Em cartaz a partir de quinta-feira (19/7) no teatro Unip, o espetáculo A visita da velha senhora foi escrito pelo suíço Friedrich Dürrenmatt na década de 1950. Mas poderia ter sido hoje. "A peça é mais do que atual, é propícia. Dependendo da notícia do jornal do dia parece que a gente está improvisando", afirma a atriz Denise Fraga.
A intérprete da protagonista do texto, um clássico do teatro moderno, explica que essa contemporaneidade aparece porque o autor fala de ética, mote também para as anteriores A alma boa de Setsuan e Galileu, ambas de Bertolt Brecht. "Talvez eu tenha montado todas essas peças para questionar até onde a gente faz concessão por causa do dinheiro. Até onde a gente se vende para poder comprar. A gente foi se acostumando a achar que o dinheiro justifica tudo e não justifica", reflete Denise, que já avisa: a proposta da peça é que a gente se veja no palco.
"Dürrenmatt fala do terrível e as pessoas vão rindo e se reconhecendo;, completa Denise. Mas a atriz garante que a ideia não é que as pessoas saiam deprimidas do teatro, pois há uma esperança no final e ;é nessa esperança que a gente precisa se segurar".
Em entrevista ao Correio, Denise fala sobre teatro, leis de incentivo, a contemporaneidade e, claro, ética. Confira!
Entrevista// Denise Fraga
A visita da velha senhora tem como um dos temas a ética, que vem permeando seus últimos espetáculos. Como é falar sobre isso para o Brasil de hoje?
Isso é muito louco porque, na verdade, a gente quer montar essa peça há 4 anos. A peça sempre será atual porque ela trata de um tema que é meio que um dilema eterno da humanidade: o que acontece com os valores morais quando a palavra é dinheiro? O que aconteceu é que a peça, mais do que atual, foi ficando propícia. Parece que foi encomendada ano passado, semana passada. É incrível isso!

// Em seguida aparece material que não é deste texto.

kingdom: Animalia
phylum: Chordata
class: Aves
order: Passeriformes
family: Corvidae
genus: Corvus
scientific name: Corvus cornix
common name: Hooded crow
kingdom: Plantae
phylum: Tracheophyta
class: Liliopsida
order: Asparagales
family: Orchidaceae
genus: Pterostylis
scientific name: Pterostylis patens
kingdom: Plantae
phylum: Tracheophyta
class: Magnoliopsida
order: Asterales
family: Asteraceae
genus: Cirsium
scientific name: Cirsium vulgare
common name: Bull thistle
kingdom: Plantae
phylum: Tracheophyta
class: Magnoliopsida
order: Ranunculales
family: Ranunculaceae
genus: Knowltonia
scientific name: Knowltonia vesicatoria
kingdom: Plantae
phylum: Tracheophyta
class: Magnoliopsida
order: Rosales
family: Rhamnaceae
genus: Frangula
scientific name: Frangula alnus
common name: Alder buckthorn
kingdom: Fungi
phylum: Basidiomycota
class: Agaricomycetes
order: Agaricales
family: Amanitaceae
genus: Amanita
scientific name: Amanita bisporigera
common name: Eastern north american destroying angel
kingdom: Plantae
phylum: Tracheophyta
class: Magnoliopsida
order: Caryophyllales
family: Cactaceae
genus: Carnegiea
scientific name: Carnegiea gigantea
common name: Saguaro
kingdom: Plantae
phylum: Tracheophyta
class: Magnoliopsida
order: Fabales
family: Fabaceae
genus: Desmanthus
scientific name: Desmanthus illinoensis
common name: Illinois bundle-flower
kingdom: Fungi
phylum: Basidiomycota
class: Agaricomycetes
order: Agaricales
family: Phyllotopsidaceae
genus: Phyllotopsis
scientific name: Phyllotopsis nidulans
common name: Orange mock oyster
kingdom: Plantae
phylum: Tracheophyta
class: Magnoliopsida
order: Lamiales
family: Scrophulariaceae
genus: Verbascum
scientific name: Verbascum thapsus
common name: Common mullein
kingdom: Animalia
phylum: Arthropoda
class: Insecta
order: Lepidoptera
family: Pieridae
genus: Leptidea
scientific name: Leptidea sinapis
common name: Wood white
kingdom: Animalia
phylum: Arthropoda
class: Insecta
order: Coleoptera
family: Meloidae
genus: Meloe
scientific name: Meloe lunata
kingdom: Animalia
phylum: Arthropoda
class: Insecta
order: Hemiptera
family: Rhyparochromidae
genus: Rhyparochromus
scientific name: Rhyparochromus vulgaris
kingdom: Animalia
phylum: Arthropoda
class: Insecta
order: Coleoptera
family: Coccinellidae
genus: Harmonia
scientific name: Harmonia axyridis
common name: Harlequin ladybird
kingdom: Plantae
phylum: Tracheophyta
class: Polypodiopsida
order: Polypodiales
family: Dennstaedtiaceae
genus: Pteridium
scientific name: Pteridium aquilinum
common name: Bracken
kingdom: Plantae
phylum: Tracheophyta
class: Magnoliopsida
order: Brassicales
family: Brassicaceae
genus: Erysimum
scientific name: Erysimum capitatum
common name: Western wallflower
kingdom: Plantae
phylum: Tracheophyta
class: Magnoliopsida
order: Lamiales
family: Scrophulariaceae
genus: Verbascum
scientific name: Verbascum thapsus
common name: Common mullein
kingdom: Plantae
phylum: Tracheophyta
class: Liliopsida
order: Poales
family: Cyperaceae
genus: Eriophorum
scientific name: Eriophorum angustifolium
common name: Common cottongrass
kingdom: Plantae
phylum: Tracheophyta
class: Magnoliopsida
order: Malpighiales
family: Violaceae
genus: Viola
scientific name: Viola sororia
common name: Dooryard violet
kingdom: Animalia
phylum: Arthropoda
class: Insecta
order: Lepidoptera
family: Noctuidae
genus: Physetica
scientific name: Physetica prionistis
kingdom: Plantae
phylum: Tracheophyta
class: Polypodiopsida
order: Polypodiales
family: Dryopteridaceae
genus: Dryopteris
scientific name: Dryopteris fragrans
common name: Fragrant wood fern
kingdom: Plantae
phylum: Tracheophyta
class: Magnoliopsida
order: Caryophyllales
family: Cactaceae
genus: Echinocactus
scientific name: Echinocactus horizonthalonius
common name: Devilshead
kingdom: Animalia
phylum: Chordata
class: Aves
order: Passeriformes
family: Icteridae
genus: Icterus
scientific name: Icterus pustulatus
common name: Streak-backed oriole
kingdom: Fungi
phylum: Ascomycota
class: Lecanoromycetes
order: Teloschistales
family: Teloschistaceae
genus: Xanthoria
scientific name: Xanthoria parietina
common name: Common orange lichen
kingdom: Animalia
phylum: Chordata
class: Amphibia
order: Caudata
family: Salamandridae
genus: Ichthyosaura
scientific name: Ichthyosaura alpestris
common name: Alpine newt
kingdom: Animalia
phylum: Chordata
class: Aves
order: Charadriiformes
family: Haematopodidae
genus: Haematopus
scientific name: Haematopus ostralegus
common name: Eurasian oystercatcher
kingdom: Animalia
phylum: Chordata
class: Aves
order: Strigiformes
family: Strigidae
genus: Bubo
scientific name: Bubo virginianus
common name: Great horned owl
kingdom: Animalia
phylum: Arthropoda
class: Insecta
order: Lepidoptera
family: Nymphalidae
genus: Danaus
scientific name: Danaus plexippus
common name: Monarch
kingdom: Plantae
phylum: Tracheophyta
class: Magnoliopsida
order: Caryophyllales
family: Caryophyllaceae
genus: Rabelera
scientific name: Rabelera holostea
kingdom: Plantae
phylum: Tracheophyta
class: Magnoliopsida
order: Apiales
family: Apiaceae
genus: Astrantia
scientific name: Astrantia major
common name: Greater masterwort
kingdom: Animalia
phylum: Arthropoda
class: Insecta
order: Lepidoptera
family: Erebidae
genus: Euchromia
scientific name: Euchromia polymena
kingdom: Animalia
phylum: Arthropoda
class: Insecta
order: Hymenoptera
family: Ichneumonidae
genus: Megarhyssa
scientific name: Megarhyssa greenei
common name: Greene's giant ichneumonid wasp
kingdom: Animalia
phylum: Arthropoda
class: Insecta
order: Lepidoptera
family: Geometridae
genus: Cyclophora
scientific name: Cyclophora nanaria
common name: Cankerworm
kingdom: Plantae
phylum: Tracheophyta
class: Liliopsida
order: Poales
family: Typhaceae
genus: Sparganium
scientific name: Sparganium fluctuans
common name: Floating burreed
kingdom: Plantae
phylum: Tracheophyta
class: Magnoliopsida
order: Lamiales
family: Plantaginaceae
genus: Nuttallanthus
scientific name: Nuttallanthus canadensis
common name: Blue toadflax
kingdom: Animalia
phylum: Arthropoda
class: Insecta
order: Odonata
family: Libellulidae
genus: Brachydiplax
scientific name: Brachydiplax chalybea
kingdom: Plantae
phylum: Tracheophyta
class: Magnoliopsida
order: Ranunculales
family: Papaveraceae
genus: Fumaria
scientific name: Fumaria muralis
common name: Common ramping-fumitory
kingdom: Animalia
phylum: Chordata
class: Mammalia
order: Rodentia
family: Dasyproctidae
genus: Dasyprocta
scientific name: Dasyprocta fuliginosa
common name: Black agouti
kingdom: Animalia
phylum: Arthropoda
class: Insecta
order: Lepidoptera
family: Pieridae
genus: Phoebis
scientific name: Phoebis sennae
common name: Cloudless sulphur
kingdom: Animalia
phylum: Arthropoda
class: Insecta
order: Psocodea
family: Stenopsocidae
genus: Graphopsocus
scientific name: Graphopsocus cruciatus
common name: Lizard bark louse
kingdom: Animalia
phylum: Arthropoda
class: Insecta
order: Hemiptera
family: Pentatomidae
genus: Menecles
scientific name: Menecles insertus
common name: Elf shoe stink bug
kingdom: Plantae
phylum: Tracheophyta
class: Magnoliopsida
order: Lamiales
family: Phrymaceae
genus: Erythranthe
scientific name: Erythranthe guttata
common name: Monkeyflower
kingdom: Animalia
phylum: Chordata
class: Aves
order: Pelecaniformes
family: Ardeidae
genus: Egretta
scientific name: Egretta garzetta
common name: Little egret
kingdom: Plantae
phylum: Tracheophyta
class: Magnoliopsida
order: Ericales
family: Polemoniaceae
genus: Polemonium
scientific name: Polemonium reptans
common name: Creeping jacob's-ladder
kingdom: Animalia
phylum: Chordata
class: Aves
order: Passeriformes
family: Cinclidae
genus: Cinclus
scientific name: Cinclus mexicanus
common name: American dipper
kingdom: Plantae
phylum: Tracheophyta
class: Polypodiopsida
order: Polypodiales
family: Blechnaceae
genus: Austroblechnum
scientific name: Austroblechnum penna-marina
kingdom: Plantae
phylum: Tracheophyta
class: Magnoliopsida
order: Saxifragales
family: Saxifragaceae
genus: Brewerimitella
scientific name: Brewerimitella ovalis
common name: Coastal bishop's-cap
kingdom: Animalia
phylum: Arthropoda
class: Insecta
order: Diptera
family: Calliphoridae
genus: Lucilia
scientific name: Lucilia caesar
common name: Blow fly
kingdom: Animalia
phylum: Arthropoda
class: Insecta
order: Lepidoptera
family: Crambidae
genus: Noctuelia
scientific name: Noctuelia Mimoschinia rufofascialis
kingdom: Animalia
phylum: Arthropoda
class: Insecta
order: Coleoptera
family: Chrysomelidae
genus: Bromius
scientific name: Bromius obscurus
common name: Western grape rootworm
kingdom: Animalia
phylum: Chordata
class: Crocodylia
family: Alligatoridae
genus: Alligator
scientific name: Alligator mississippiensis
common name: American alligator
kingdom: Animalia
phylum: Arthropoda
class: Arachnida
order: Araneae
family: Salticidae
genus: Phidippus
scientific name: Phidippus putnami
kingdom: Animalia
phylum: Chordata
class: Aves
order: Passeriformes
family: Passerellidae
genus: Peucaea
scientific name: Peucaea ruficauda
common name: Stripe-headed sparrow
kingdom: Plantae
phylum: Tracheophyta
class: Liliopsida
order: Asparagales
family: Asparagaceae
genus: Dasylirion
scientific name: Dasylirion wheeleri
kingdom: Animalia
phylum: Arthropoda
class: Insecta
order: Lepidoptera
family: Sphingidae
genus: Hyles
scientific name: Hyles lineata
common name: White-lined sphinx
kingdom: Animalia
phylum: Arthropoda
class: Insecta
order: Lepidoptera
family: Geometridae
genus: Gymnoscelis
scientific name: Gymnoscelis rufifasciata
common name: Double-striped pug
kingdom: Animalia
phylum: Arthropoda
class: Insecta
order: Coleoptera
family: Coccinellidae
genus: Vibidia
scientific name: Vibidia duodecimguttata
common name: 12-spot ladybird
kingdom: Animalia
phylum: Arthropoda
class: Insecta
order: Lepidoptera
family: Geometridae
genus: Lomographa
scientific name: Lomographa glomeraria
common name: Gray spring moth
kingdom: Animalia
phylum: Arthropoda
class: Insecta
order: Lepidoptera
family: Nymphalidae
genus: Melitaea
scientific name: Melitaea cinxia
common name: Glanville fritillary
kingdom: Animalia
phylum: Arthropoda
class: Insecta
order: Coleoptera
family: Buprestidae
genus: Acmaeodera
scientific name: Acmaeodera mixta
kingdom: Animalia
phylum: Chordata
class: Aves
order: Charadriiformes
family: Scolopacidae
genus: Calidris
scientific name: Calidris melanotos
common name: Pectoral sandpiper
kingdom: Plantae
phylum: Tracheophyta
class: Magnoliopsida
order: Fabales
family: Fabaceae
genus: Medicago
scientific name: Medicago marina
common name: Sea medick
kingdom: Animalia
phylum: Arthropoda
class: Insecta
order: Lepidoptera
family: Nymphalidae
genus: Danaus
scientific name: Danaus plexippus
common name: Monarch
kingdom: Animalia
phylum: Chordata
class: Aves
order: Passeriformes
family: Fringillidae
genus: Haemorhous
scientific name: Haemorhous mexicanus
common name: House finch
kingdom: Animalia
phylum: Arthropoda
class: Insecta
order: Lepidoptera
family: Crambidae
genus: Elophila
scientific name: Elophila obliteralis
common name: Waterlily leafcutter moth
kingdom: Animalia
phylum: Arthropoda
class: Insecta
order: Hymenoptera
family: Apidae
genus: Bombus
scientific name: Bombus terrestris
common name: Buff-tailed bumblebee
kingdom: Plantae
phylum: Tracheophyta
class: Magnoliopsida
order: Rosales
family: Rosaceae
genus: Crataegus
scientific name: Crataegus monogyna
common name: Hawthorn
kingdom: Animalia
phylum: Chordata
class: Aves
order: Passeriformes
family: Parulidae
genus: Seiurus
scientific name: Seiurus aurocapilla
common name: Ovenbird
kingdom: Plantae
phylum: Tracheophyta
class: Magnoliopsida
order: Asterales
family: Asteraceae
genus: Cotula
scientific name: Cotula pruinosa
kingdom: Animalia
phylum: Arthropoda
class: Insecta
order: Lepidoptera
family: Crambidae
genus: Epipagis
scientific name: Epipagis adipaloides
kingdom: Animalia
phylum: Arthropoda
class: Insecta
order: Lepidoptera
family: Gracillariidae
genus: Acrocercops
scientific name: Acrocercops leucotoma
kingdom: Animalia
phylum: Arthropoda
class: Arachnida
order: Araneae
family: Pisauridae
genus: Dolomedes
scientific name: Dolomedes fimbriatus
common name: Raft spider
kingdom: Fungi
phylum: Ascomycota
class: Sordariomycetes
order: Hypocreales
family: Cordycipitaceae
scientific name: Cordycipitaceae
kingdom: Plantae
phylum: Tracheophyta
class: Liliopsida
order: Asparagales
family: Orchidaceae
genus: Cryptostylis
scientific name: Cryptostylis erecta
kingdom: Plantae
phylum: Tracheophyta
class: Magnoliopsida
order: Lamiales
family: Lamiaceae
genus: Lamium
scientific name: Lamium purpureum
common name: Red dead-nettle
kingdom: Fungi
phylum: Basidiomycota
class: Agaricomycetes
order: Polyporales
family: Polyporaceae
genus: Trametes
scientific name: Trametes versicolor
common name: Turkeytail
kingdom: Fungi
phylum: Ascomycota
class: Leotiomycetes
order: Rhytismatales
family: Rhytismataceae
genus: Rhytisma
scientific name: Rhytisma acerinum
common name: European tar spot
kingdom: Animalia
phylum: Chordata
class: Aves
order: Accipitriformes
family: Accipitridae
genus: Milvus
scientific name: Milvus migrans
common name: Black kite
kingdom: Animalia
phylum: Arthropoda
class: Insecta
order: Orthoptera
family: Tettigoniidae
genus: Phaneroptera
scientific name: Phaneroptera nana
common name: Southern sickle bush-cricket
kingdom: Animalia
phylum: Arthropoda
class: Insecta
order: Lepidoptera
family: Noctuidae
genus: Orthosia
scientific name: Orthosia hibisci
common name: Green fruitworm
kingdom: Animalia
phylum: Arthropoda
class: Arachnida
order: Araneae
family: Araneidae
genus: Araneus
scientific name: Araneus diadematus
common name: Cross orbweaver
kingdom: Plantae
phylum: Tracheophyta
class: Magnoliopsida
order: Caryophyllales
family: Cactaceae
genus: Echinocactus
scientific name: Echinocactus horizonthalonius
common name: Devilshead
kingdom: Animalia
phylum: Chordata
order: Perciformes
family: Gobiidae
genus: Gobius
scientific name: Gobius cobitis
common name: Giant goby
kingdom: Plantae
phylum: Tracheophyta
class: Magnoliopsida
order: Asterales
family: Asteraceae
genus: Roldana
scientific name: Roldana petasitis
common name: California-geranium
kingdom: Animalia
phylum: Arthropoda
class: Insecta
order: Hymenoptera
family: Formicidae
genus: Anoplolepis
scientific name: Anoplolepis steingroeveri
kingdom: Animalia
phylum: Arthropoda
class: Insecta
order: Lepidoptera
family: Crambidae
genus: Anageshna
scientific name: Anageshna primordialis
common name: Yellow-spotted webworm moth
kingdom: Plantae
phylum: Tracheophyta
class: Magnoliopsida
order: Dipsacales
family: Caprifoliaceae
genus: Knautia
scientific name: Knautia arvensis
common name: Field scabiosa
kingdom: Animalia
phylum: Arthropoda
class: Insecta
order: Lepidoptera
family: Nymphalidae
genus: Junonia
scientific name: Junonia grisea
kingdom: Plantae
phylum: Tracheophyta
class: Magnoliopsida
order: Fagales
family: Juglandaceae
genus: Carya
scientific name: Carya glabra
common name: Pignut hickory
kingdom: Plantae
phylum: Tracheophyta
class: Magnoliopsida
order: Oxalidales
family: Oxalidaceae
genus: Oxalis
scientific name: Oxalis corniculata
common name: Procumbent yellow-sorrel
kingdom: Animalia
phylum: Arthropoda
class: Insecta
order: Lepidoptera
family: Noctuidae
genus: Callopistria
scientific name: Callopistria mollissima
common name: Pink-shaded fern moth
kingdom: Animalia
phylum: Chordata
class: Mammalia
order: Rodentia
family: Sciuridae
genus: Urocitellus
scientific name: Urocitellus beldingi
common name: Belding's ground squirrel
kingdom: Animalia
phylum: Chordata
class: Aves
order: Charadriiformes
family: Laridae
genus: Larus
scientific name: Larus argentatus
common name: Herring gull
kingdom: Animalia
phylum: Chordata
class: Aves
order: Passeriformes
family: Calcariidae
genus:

Como é a reação da plateia diante disso?
A peça é uma comédia e é interessante ver a reação das pessoas. É uma comédia trágica, mas é uma comédia. E tem dias que eu sinto pela reação da plateia que parece que a gente está colocando algum caco (improviso, no jargão teatral). Dependendo da notícia do jornal do dia parece que a gente está improvisando. Eu sinto que o riso vem muito nesse sentido.
A peça leva a uma reflexão, então;
O tempo inteiro ela faz isso. Ela traça sempre esse paralelo e a encenação que o Luiz (Villaça, diretor do espetáculo e marido de Denise) fez inclui a plateia. Ela se sente cidadã dessa cidade pela própria configuração do espetáculo. O Dürrenmatt é tão genial que ele mesmo escreve um posfácio em que fala: essa peça é escrita por um autor que não sabe se agiria diferente dos personagens. Essa é a proposta que ele traz na peça: de a gente se ver. Eu vejo que as pessoas não saem da peça falando só se fariam ou não fariam. As pessoas saem muito pensando ;Meu Deus! Mas será que eu faria?;. Elas ficam assustadas. A peça dá uma arrebatada.
Mas tudo isso com humor, não?
Eu confio muito no humor. O humor é revolucionário. Você fala uma coisa de forma bem-humorada e tem uma eficácia de comunicação muito grande. Autores como o (Bertolt) Brecht, de Galileu, e o Dürrenmatt, que é um discípulo de Brecht, confiavam nos ingredientes do entretenimento. A visita da velha senhora é uma comédia, é escrita em timing cômico. Dürrenmatt fala do terrível e as pessoas vão rindo e se reconhecendo. Isso é que a grande esperteza desses autores. Através do humor e da ironia, eles vão abrindo uma trilha para o pensamento correr e você vai se reconhecendo. Isso tudo por meio do teatro, que é uma cerimônia em que todos estamos ali num pacto de silêncio, de atenção, com os celulares desligados. Ainda tem gente que deixa ligado, que não se desconecta, mas a maioria desliga. A cerimônia teatral hoje tem uma força muito grande, principalmente quando a peça propõe uma reflexão conjunta.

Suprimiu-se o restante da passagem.